- _Task brief_:
Transcribe the data below verbatim from the line with "focal_35mm: 63" to the line with "focal_mm: 24". Include both of those lines.

- _Dataset records_:
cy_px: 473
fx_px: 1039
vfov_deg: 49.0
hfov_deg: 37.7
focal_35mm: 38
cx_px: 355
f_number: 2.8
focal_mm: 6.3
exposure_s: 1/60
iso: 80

==

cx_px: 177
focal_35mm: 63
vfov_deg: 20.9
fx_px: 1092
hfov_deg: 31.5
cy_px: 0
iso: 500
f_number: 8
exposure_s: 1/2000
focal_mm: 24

- _Written response_:
focal_35mm: 63
vfov_deg: 20.9
fx_px: 1092
hfov_deg: 31.5
cy_px: 0
iso: 500
f_number: 8
exposure_s: 1/2000
focal_mm: 24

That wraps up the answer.